I have just come back into the house from cutting the last of the roses that are still blooming, the sage I will need to make the dressing on Thanksgiving day, the cilantro that won’t survive the first real freeze heading our way. Later this evening, some of our oldest, dearest friends will arrive for a couple of days and after that, it will be two other friends; if all continues as things are right now, they will bring our daughter.
This year, Thanksgiving has a new meaning for me. We’ve worked the land this year, and continue to feast from its bounty—last night we had broccoli and carrots from our garden, there’s a big cabbage and turnips and turnip greens for the days ahead. Earlier this morning, I heard an incredible racket out in the chicken coop and was blessed to open the nest boxes to find two eggs: one, a perfect light green egg, the other, a little smaller, of an equally stunning pink-brown hue. I have cans of our produce in my pantry and freezer, so this place I call home now has roots I have never experienced before.

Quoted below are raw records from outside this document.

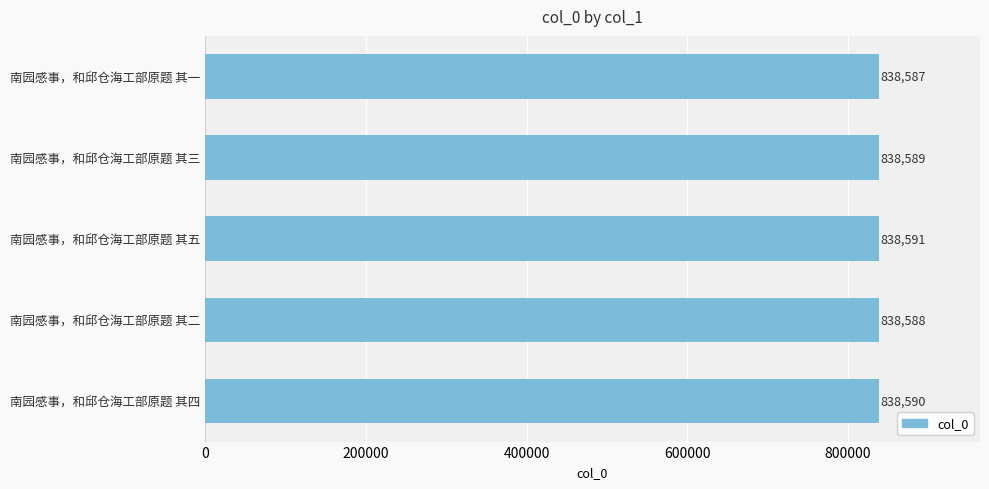

What is the change in value from 南园感事，和邱仓海工部原题 其二 to 南园感事，和邱仓海工部原题 其四?

+2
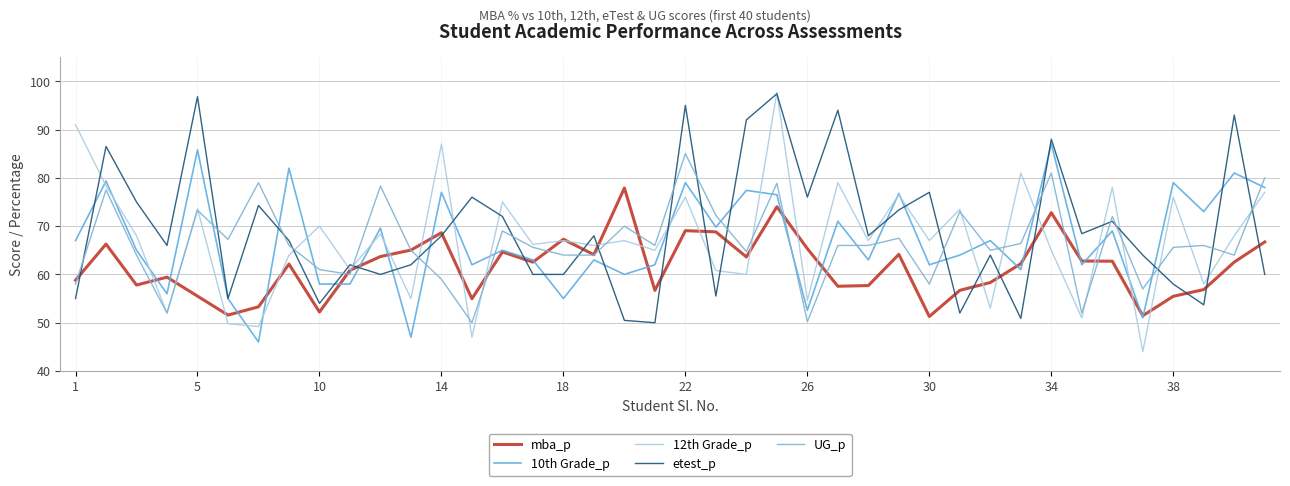

What is the value of the etest_p point at the 28th from the left?

73.3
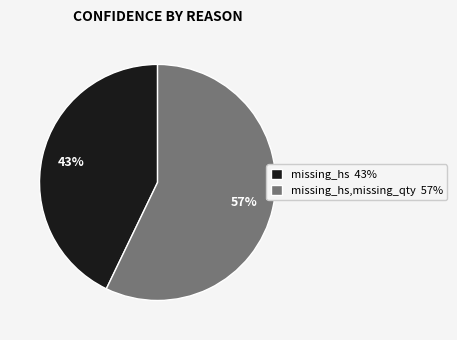

To the nearest percent, what is the average slice percentage?

50%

Reflecting on my life these days pushed me to go back and look at pictures of this year and after a long time without doing any of my little videos, I realized I had one taking shape so I worked on it between gardening, doing my chicken work, making soup and writing a sermon.
I will spend most of the afternoon on the translation project that I am about to wrap up, maybe as early as next weekend. That project keeps me connected to a far bigger world than my own and ways of looking at the world very different than mine. On Monday, I have to officiate at another Pauper’s funeral, a bleak reminder of the depth of brokenness and need for redemption in the world. A clergy woman and writer I respect enormously, MaryAnn McKibben Dana keeps me learning about “the theology of improvisation” and as we find our way into Thanksgiving, what I am most grateful for is the God who continues to dwell in this most broken of worlds and says to us in the midst of even of horror, “yes, and….”
Hello pastor. Thank you for your messages. Praise God from whom all blessings flow
No one does it better than John Rutter with Pictures from Rosa Lindahl! Warm wishes and countless blessings to you, Maria, Sherod and your flock – be they creatures or 2 folk like us!!
xo
Sending you love and warm wishes for Thanksgiving, my dear friend! I cannot wait to be in your home again and share all that love and beauty. Hugs to the the Mallow Man!